Stebbins et al. (Stebbins et al., 2013) définissent plus précisément les formateurs de réseau comme étant de petits cations à haut champ de force avec des valences égales à 3 (B, Al), 4 (Si, Ge) ou 5 (P) et une coordinence de 3 ou de 4. De plus, ces derniers forment des liaisons partiellement covalentes et fortes avec l’oxygène permettant la formation d’un réseau vitreux. À noter que l’ion Al3+ en coordinence 4 est considéré ici avec les ions formateurs (Figure 3a), ce qui n’est pas le cas dans la classification de Dietzel (Dietzel, 1983). Lorsque ce dernier est en coordinence 6, il a un rôle de modificateur de réseau.

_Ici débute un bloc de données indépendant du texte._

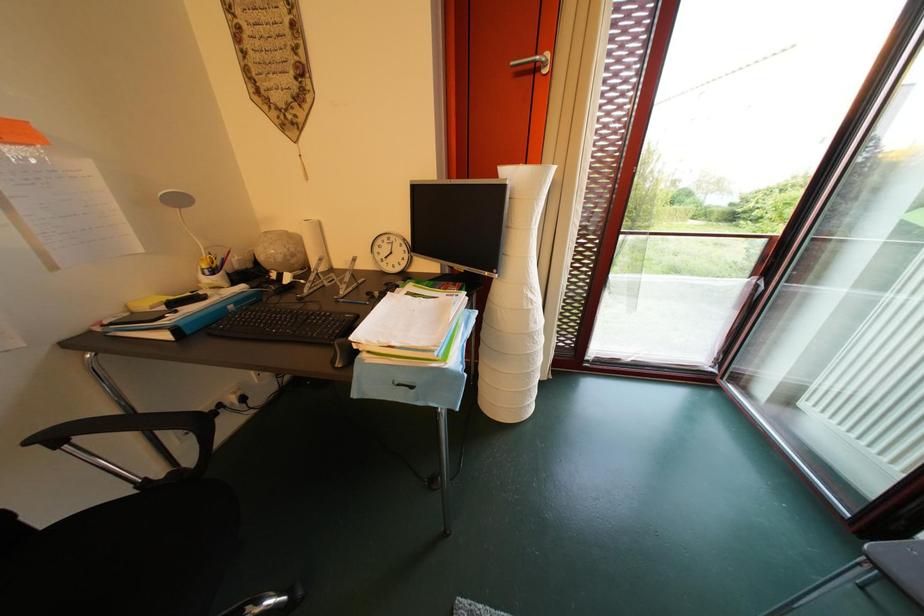
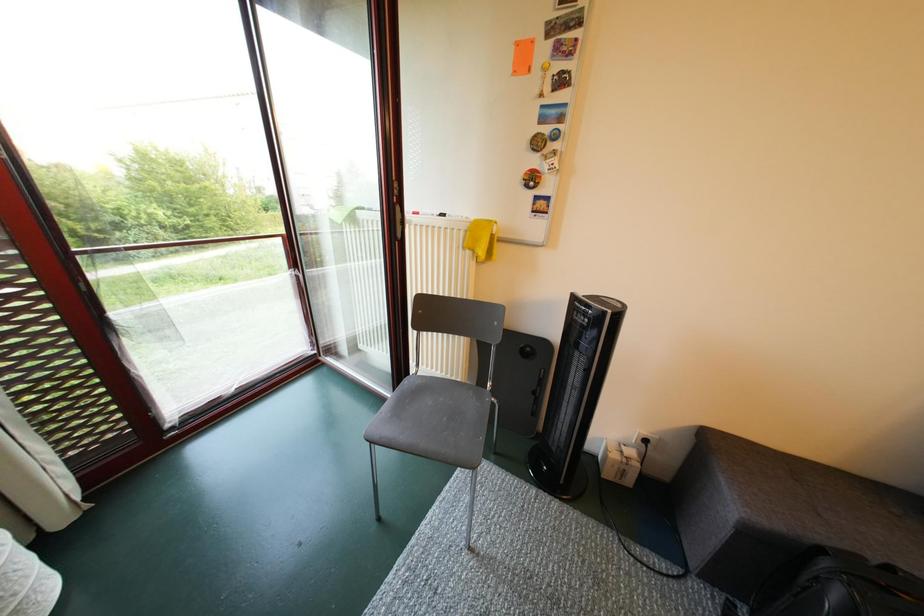
Question: The camera is either moving clockwise (left) or counter-clockwise (right) around the object. The first image is from the beginning of the video and the second image is from the end. Is the camera moving left or right when shooting the video?

Choices:
 (A) Left
 (B) Right

Answer: (A)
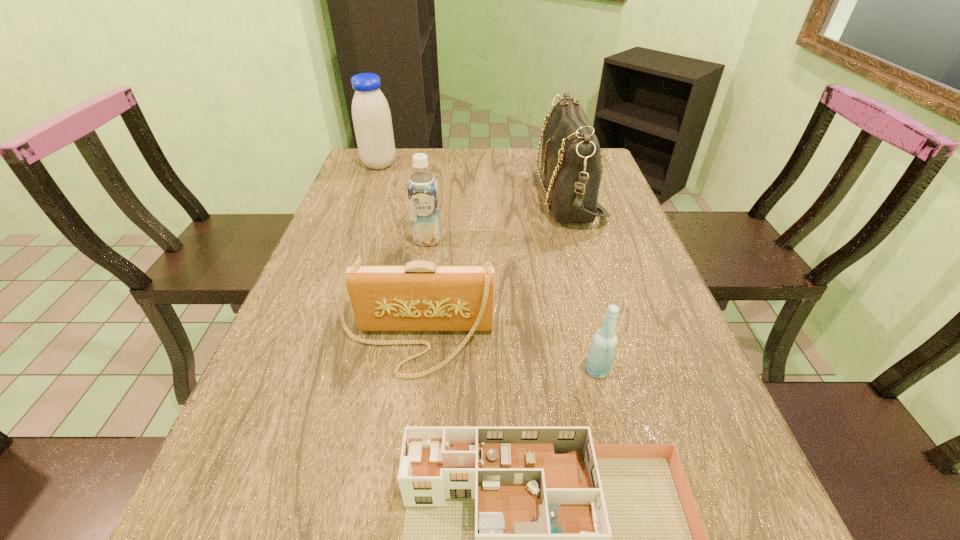
What are the coordinates of `object that stands as the third closest to the nearer soya milk` in the screenshot? It's located at (371, 115).

I want to click on vacant point that satisfies the following two spatial constraints: 1. on the decorative side of the bottle; 2. on the right side of the left handbag, so click(x=412, y=370).

Identify the location of vacant position in the image that satisfies the following two spatial constraints: 1. on the decorative side of the left handbag; 2. on the left side of the bottle. This screenshot has height=540, width=960. tap(412, 370).

Find the location of a particular element. Image resolution: width=960 pixels, height=540 pixels. vacant space that satisfies the following two spatial constraints: 1. at the front of the right handbag with chain and zipper; 2. on the front side of the bottle is located at coordinates (619, 370).

This screenshot has width=960, height=540. Identify the location of free location that satisfies the following two spatial constraints: 1. on the front side of the taller soya milk; 2. on the right side of the bottle. (303, 370).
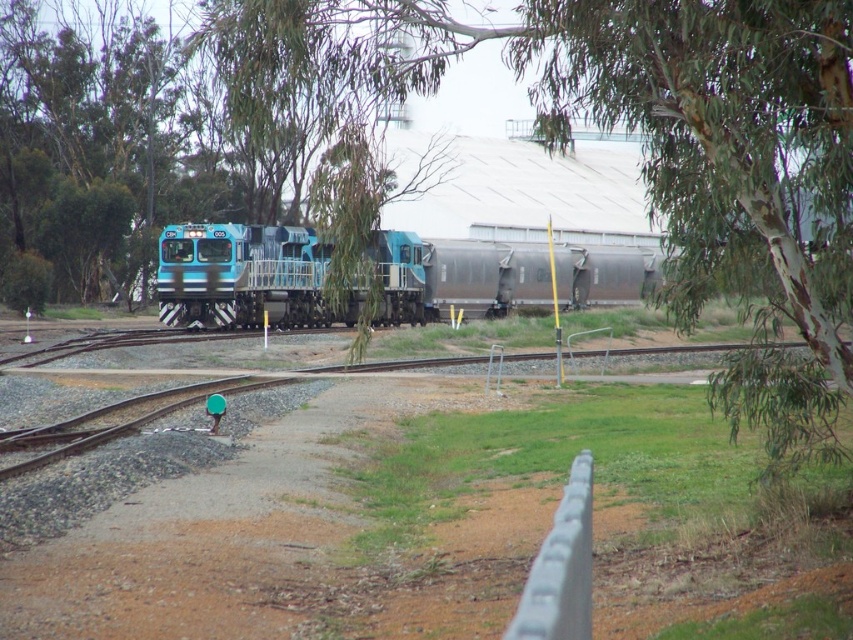
Between point (689, 257) and point (633, 260), which one is positioned behind?

The point (633, 260) is behind.

Between green leafy tree at upper center and blue metallic train at center, which one appears on the left side from the viewer's perspective?

blue metallic train at center

In order to click on green leafy tree at upper center in this screenshot , I will do `click(645, 148)`.

I want to click on green leafy tree at upper center, so click(x=645, y=148).

Is green leafy tree at upper center to the right of gray metallic rail at lower center from the viewer's perspective?

No, green leafy tree at upper center is not to the right of gray metallic rail at lower center.

Is green leafy tree at upper center bigger than gray metallic rail at lower center?

Yes, green leafy tree at upper center is bigger than gray metallic rail at lower center.

Does point (824, 140) come closer to viewer compared to point (550, 636)?

That is False.

Find the location of a particular element. The image size is (853, 640). green leafy tree at upper center is located at coordinates (645, 148).

Does blue metallic train at center appear over gray metallic rail at lower center?

Yes, blue metallic train at center is above gray metallic rail at lower center.

Is the position of blue metallic train at center more distant than that of gray metallic rail at lower center?

Yes, blue metallic train at center is further from the viewer.

Measure the distance between point (642,268) and camera.

266.81 feet

Where is `blue metallic train at center`? This screenshot has width=853, height=640. blue metallic train at center is located at coordinates (244, 276).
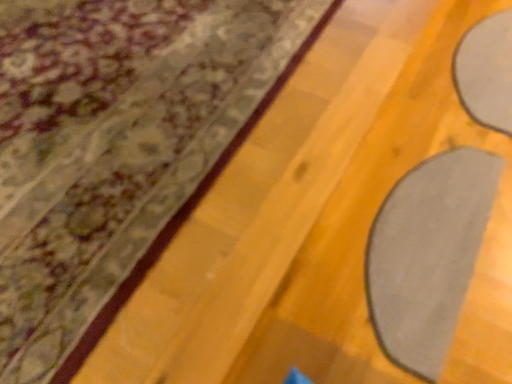
Question: Is gray matte yoga mat at lower right to the left or to the right of matte gray curtain at upper right in the image?

Choices:
 (A) right
 (B) left

Answer: (A)

Question: In terms of size, does gray matte yoga mat at lower right appear bigger or smaller than matte gray curtain at upper right?

Choices:
 (A) small
 (B) big

Answer: (A)

Question: From the image's perspective, is gray matte yoga mat at lower right above or below matte gray curtain at upper right?

Choices:
 (A) below
 (B) above

Answer: (A)

Question: Is matte gray curtain at upper right wider or thinner than gray matte yoga mat at lower right?

Choices:
 (A) wide
 (B) thin

Answer: (A)

Question: Considering the relative positions of matte gray curtain at upper right and gray matte yoga mat at lower right in the image provided, is matte gray curtain at upper right to the left or to the right of gray matte yoga mat at lower right?

Choices:
 (A) right
 (B) left

Answer: (B)

Question: From the image's perspective, is matte gray curtain at upper right positioned above or below gray matte yoga mat at lower right?

Choices:
 (A) below
 (B) above

Answer: (B)

Question: Considering their positions, is matte gray curtain at upper right located in front of or behind gray matte yoga mat at lower right?

Choices:
 (A) front
 (B) behind

Answer: (A)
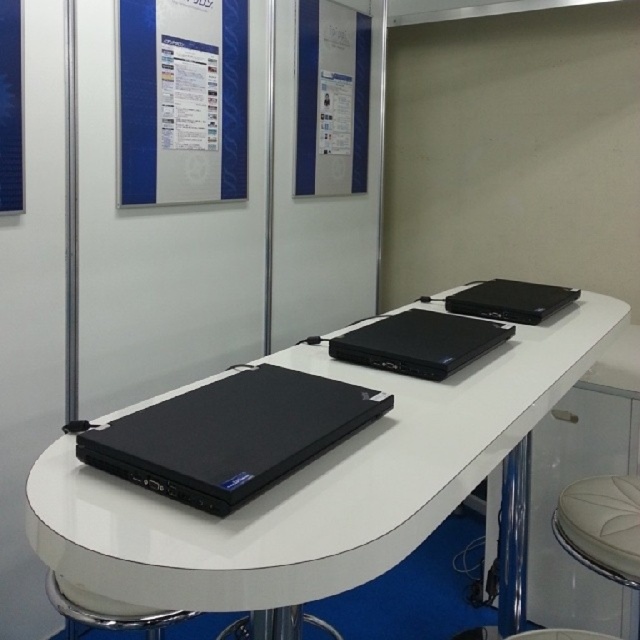
Between blue glossy poster at upper left and white leather bar stool at lower right, which one has less height?

white leather bar stool at lower right is shorter.

Locate an element on the screen. The width and height of the screenshot is (640, 640). blue glossy poster at upper left is located at coordinates [182, 100].

Between black matte laptop at center and white leather bar stool at lower left, which one is positioned higher?

black matte laptop at center is above.

Who is more distant from viewer, (392, 358) or (145, 620)?

The point (392, 358) is more distant.

Is point (400, 317) less distant than point (49, 596)?

No, (400, 317) is further to viewer.

This screenshot has height=640, width=640. Identify the location of black matte laptop at center. (419, 342).

Is white leather bar stool at lower right wider than white leather bar stool at lower left?

Incorrect, white leather bar stool at lower right's width does not surpass white leather bar stool at lower left's.

Can you confirm if white leather bar stool at lower right is positioned to the left of white leather bar stool at lower left?

Incorrect, white leather bar stool at lower right is not on the left side of white leather bar stool at lower left.

Locate an element on the screen. white leather bar stool at lower right is located at coordinates (602, 528).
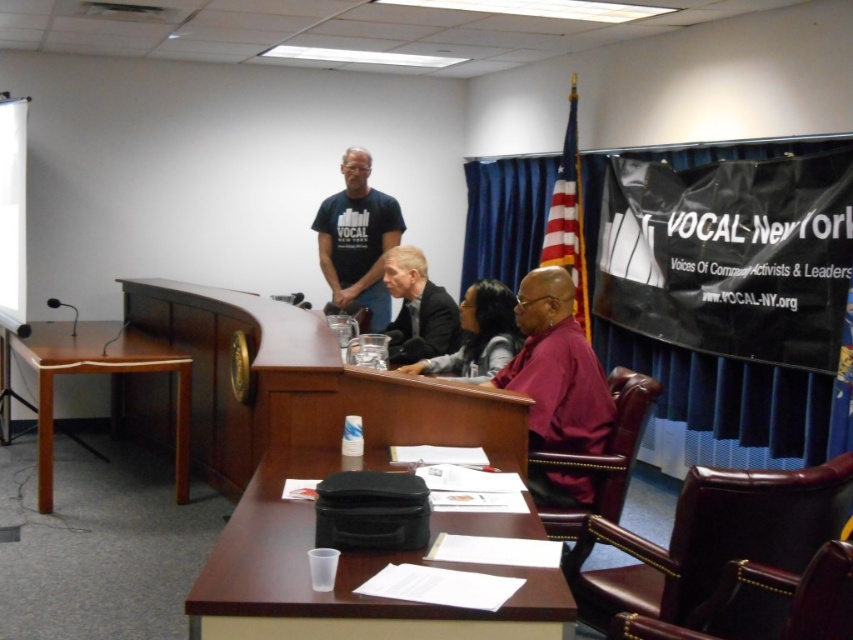
You are a photographer who needs to take a photo of the purple matte shirt at center from a distance of 8 feet. Can you position yourself at the current camera position to achieve this?

The purple matte shirt at center and camera are 8.68 feet apart, so positioning yourself at the current camera position would allow you to take the photo from approximately 8.7 feet away, which is slightly beyond the desired 8 feet distance.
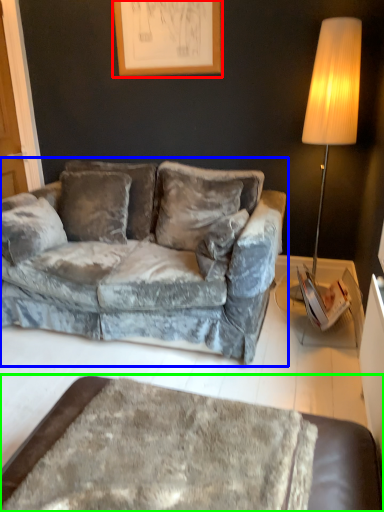
Question: Considering the real-world distances, which object is farthest from picture frame (highlighted by a red box)? studio couch (highlighted by a blue box) or table (highlighted by a green box)?

Choices:
 (A) studio couch
 (B) table

Answer: (B)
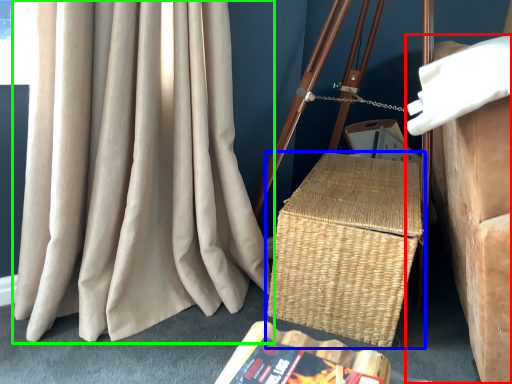
Question: Which object is positioned closest to furniture (highlighted by a red box)? Select from picnic basket (highlighted by a blue box) and curtain (highlighted by a green box).

Choices:
 (A) picnic basket
 (B) curtain

Answer: (A)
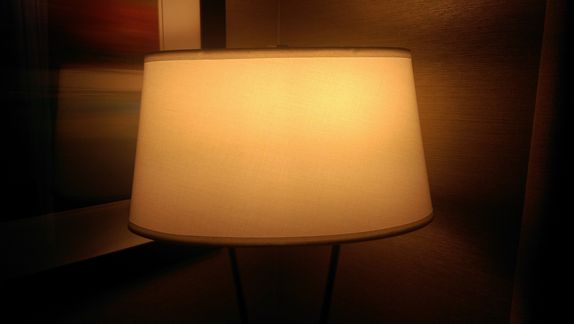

Varshneya (Varshneya, 1994) propose une représentation de l’environnement local de ce cation pour un verre d’aluminosilicates d’alcalins dont le domaine de composition se situe dans la région peralumineuse, c’est-à-dire lorsque le rapport molaire M2O/Al2O3 (avec M = alcalin) est inférieur à 1. Dans ce cas, le cation Al3+ est lié à trois atomes d’oxygène pontants et à trois atomes d’oxygène non pontants .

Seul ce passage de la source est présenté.